1983 wurde Sakuth die ins Stocken geratene Karriere in der Senatskanzlei mit einem Bürgerschaftsmandat versüßt, wo er postwendend zum Sprecher der Innendeputation avancierte. In seinem Unterbezirk setzte Sakuth sich bei seiner Kandidatur für den
UB-Vorsitz mit einem vehementen Plädoyer für mehr „Partei -Rednerschulung“ durch. Außerdem gilt der langjährige Sprecher des Beirats Gröpelingen als größtes Organisationstalent der SPD für kleinere Aufgaben und als einer der Architekten eines neuen Beirätegesetz. Sakuths Gesetzentwurf mußte sein mutmaßlicher Amtsvorgänger Meyer allerdings aufgrund der parteiinternen Kritik zurückziehen.
Hier bitte den gezeichneten Mann
Mit Meyer verbrachte Sakuth auch die Nacht vom 17. zum 18. August dieses Jahres: Sakuth gehörte zu den „Neugierigen“, die sich während des Bremer Geiseldramas im Lagezentrum der Polizei herumdrückten und dort nach Auffassung von Ex -Generalstaatsanwalt Günter Wendisch überhaupt nichts zu suchen gehabt hätten. Den bisherigen Bremer SenatorInnen fiel Sakuth wieder ein, als sie eine halbe
Nacht ihrer Cuxhavener Klausurtagung erfolglos hinter einem hochkarätigen Meyer-Nachfolger hertelefoniert hatten. Gehandelte Kandidaten der nächtlichen Telefonaktionen: Der innenpolitische Experte der SPD-Bundestagsfraktion, Wilfried Penner, und der „Schmied“ des rot-grünen Bündnisses in Hessen und Chef von Holger Börners Staatskanzlei, Paul Leo Giani. Als der senatorischen Krisenrunde die Erkenntnis dämmerte, daß Innensenatoren sich kaum aus dem Bett weg verpflichten lassen, wandten sie sich an Sakuth.
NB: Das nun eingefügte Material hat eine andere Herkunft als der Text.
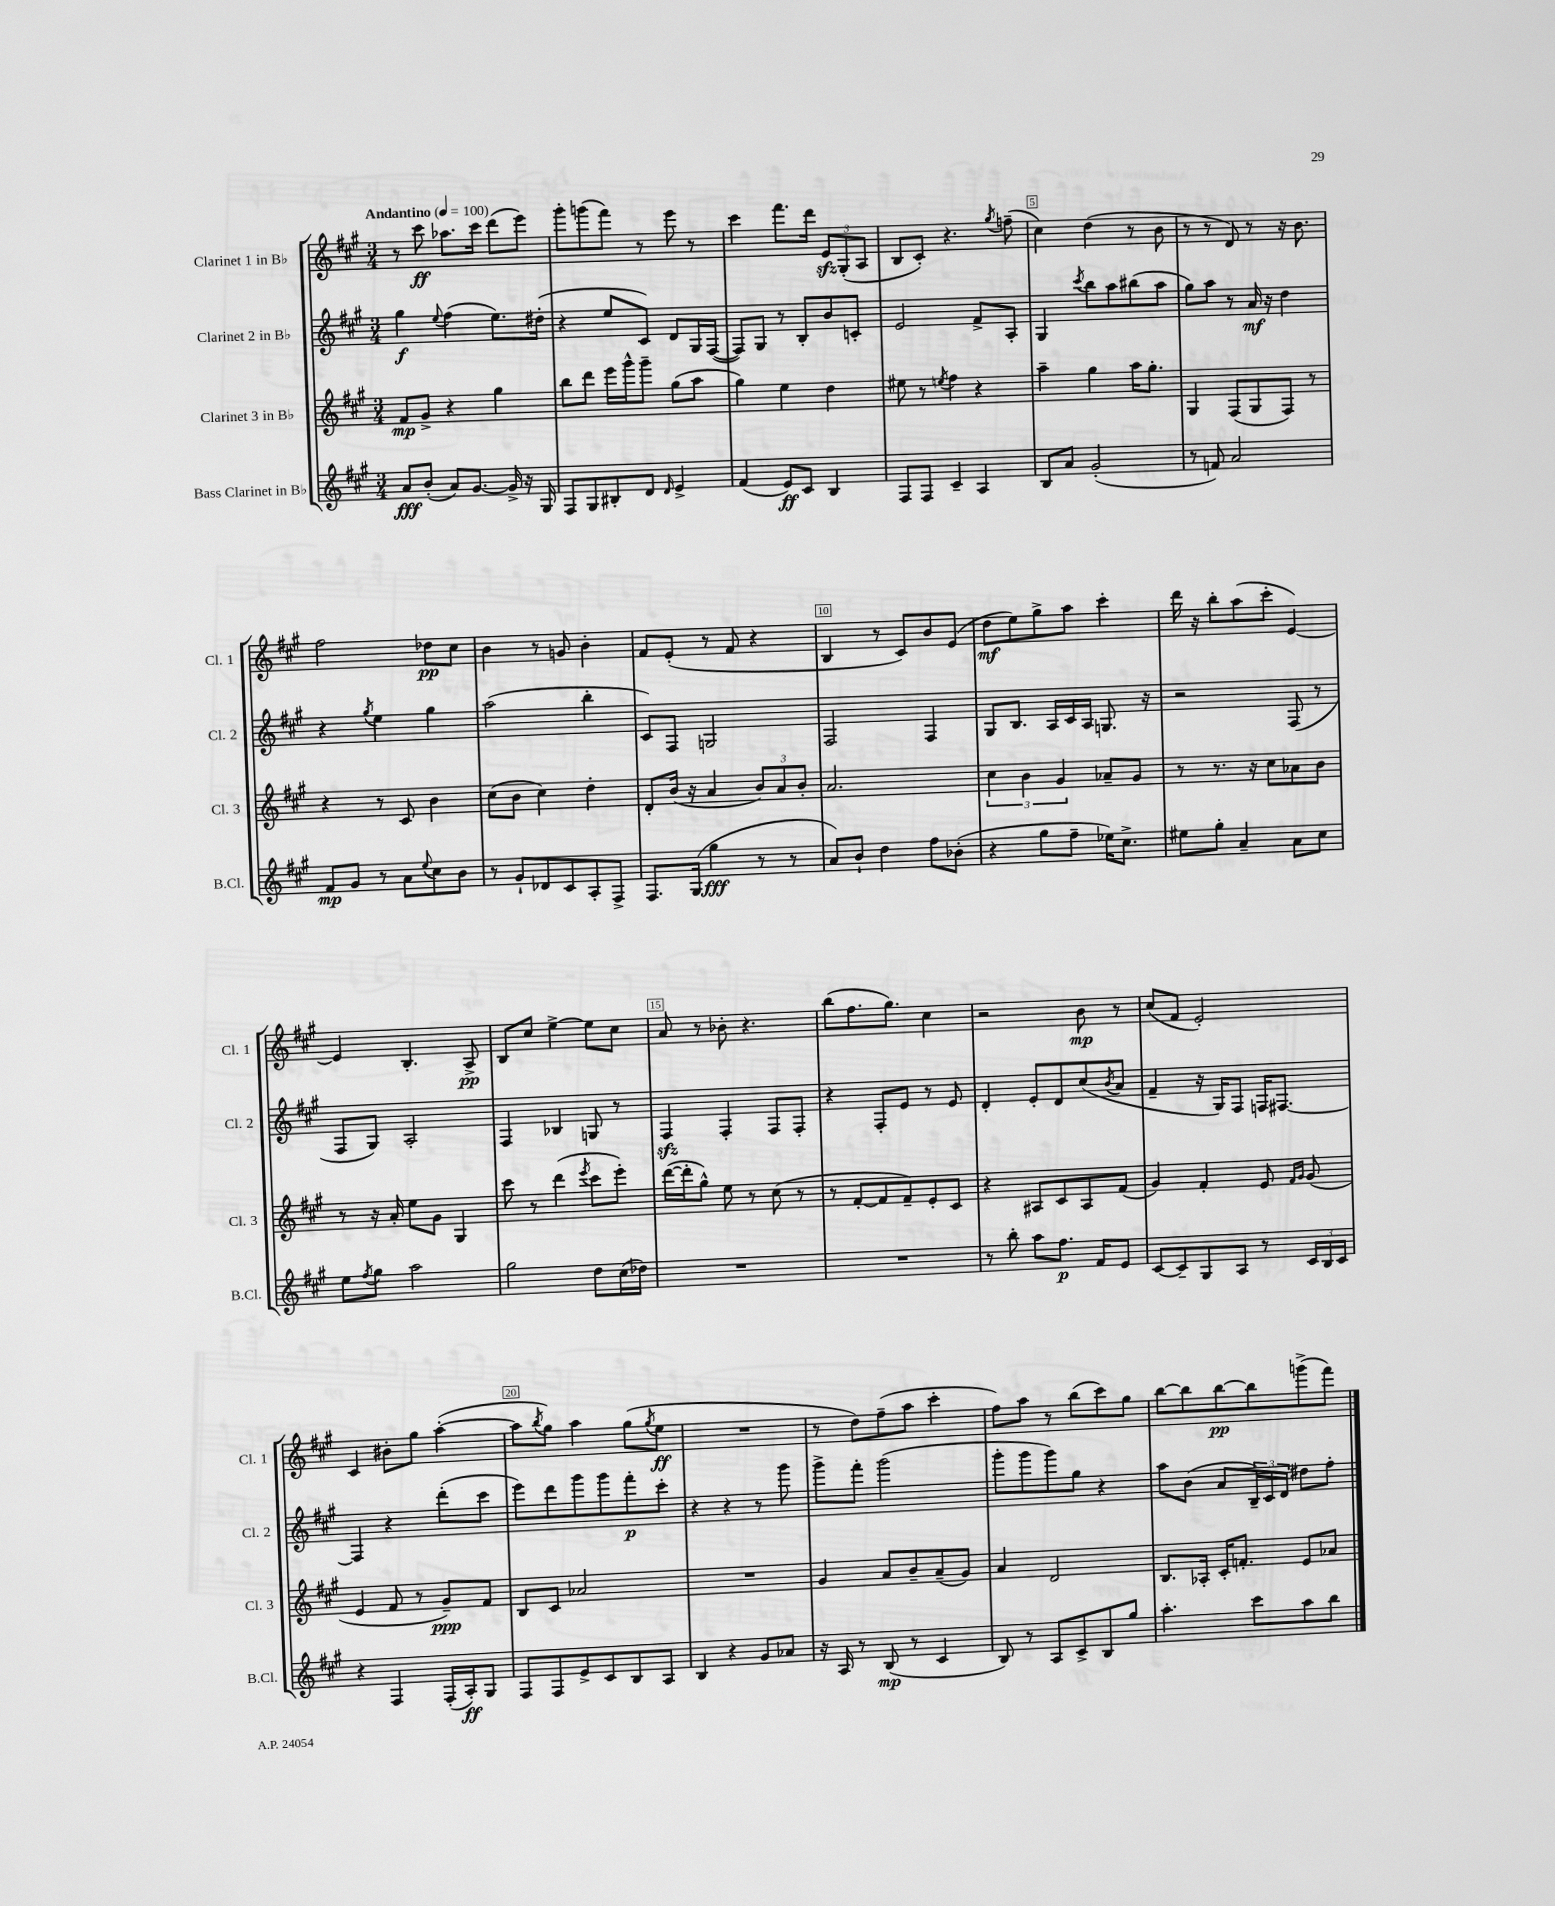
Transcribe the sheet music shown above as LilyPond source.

<<
\new StaffGroup <<
\new Staff = "s0" \with { instrumentName = "Clarinet 1 in Bb" shortInstrumentName = "Cl. 1" } {
    \clef treble \key a \major \numericTimeSignature \time 3/4 \tempo "Andantino" 4 = 100
    r8 cis'''8\ff aes''8. cis'''16 d'''8( e'''8) |
    gis'''8-. g'''8( fis'''8) r8 e'''8 r8 |
    cis'''4 fis'''8. d'''16 \tuplet 3/2 { e'8\sfz gis8-.( a8 } |
    b8 cis'8-.) r4. \acciaccatura { gis''8 } f''8--( |
    cis''4) d''4( r8 b'8 |
    r8 r8 d'8) r8 r16 b'8. |
    fis''2 des''8\pp cis''8 |
    b'4 r8 g'8 b'4-. |
    fis'8 e'8-.( r8 fis'8 r4 |
    b4 r8 cis'8) b'8 e'8( |
    d''8\mf e''8) gis''8-> a''8 cis'''4-. |
    d'''16 r16 b''8-. a''8( cis'''8-. e'4~) |
    e'4 b4.-. a8->\pp |
    b8 cis''8 e''4~-> e''8 cis''8 |
    a'8 r8 bes'8-. r4. |
    b''8( fis''8. gis''8.) cis''4 |
    r2 b'8\mp r8 |
    cis''8( fis'8 e'2-.) |
    cis'4 bis'8-. gis''8 a''4~-.( |
    a''8 \acciaccatura { b''8 } gis''8) a''4 gis''8( \acciaccatura { gis''8 } e''8\ff |
    R2. |
    r8 d''8) fis''8--( a''8 cis'''4-. |
    fis''8) a''8 r8 b''8( cis'''8) gis''8 |
    b''8~ b''8 b''8~\pp b''8 g'''8->( fis'''8) \bar "|." |
}
\new Staff = "s1" \with { instrumentName = "Clarinet 2 in Bb" shortInstrumentName = "Cl. 2" } {
    \clef treble \key a \major \numericTimeSignature \time 3/4
    gis''4\f \appoggiatura { e''8 } fis''4( e''8.) dis''16-.( |
    r4 e''8 cis'8) d'8 gis16 fis16~( |
    fis8) gis8 r8 b8-. b'8 c'8-. |
    e'2 fis'8-> a8-. |
    gis4 \acciaccatura { cis'''8 } b''8 a''8 bis''8( a''8 |
    gis''8) a''8 r8 a'16\mf r16 d''4 |
    r4 \acciaccatura { gis''8 } e''4 gis''4 |
    a''2( b''4-. |
    cis'8) fis8 g2 |
    fis2 fis4 |
    gis8 b8. a16 cis'16 a16 g8. r16 |
    r2 fis8( r8 |
    fis8 gis8) a2-. |
    fis4 bes4 g8 r8 |
    fis4\sfz fis4-. fis8 fis8-. |
    r4 fis8-. e'8 r8 e'8 |
    d'4-. e'8-. d'8 cis''8( \acciaccatura { b'8 } a'8 |
    fis'4-- r16 gis16) fis8 f16 fis8.~ |
    fis4 r4 d'''8-.( cis'''8 |
    e'''8) d'''8 gis'''8 gis'''8 fis'''8-.\p cis'''8-. |
    r4 r4 r8 gis'''8 |
    gis'''8-> fis'''8-. gis'''2( |
    gis'''8-. gis'''8 gis'''8) gis''8 r4 |
    a''8 b'8( a'8 \tuplet 3/2 { b16--) cis'16 d'16 } dis''8 fis''8-. \bar "|." |
}
\new Staff = "s2" \with { instrumentName = "Clarinet 3 in Bb" shortInstrumentName = "Cl. 3" } {
    \clef treble \key a \major \numericTimeSignature \time 3/4
    fis'8\mp gis'8-> r4 gis''4 |
    b''8 d'''8 e'''16 gis'''16-^ gis'''8-- gis''8( a''8 |
    gis''4) e''4 d''4 |
    eis''8 r8 \acciaccatura { e''8 } fis''4 r4 |
    a''4-- gis''4 a''16 gis''8.-. |
    gis4 fis8( gis8 fis8) r8 |
    r4 r8 cis'8 b'4 |
    cis''8( b'8 cis''4) d''4-. |
    d'8-. b'16( r16 a'4 \tuplet 3/2 { b'8) a'8 b'8-. } |
    a'2. |
    \tuplet 3/2 { cis''4 b'4 gis'4 } aes'8-- gis'8 |
    r8 r8. r16 cis''8 aes'8 b'8 |
    r8 r16 a'16-. e''8 gis'8 gis4 |
    cis'''8 r8 d'''4( \acciaccatura { e'''8 } cis'''8 e'''8-.) |
    d'''16~( d'''16-. gis''8-^) e''8 r8 cis''8( r8 |
    r8 fis'8~-. fis'8 fis'8--) e'8-. cis'8 |
    r4 ais8 cis'8 ais8 fis'8( |
    gis'4) fis'4-. e'8 \grace { fis'16 gis'16 } gis'8( |
    e'4 fis'8 r8 gis'8--\ppp) fis'8 |
    b8 cis'8 aes'2 |
    R2. |
    gis'4 a'8 b'8-- a'8--( gis'8) |
    a'4 d'2 |
    b8. aes16-. cis'16-. f'8.-. e'8 aes'8 \bar "|." |
}
\new Staff = "s3" \with { instrumentName = "Bass Clarinet in Bb" shortInstrumentName = "B.Cl." } {
    \clef treble \key a \major \numericTimeSignature \time 3/4
    a'8\fff b'8-.( a'8) gis'8.~ gis'16-> r16 gis16 |
    fis8 gis8 bis8-. d'8 \grace { d'16 } e'4-> |
    fis'4( e'8\ff) cis'8 b4 |
    fis8 fis8 cis'4-- a4 |
    b8 a'8 gis'2-.( |
    r8 f'8) a'2 |
    fis'8\mp gis'8 r8 a'8 \appoggiatura { e''8 } cis''8 b'8 |
    r8 gis'8-! des'8 cis'8 a8-. fis8-> |
    fis8. gis16( gis''4\fff r8 r8 |
    a'8) b'8-! d''4 fis''8 bes'8-.( |
    r4 gis''8 fis''8-- ees''16) cis''8.-> |
    eis''8 gis''8-. a'4-- a'8 cis''8 |
    e''8 \acciaccatura { fis''8 } gis''8 a''2 |
    gis''2 d''8 cis''16( des''16) |
    R2. |
    R2. |
    r8 b''8-. a''8 fis''8.\p fis'16 e'8 |
    cis'8~ cis'8-- gis8 a8 r8 \tuplet 3/2 { cis'16 b16 cis'16 } |
    r4 fis4 fis16-.( a16-.\ff) gis8 |
    fis8 fis8 e'8-> cis'8 b8 a8 |
    b4 r4 gis'8 aes'8 |
    r16 a16 r8 b8\mp( r8 cis'4 |
    b8) r8 a8 cis'8-> b8 gis''8 |
    a''4.-. cis'''8 a''8 b''8 \bar "|." |
}
>>
>>
\layout { \context { \Score \override BarNumber.break-visibility = ##(#f #t #t) barNumberVisibility = #(every-nth-bar-number-visible 5) \override BarNumber.stencil = #(make-stencil-boxer 0.1 0.3 ly:text-interface::print) } }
Gestern demonstrierte Sakuth in einem einzigen Satz sowohl integrative wie (dank Rednerschulung?) rhetorische Fähigkeiten. Sakuths Antwort auf die Frage, ob sein Parteivorsitzender nun auch zurücktreten solle: „Der Unterbezirksvorstand hat die Erwartung geäußert, daß der Landesvorstand vorrangig daran zu arbeiten hat, Personalprobleme solidarisch zu lösen.“
K.S.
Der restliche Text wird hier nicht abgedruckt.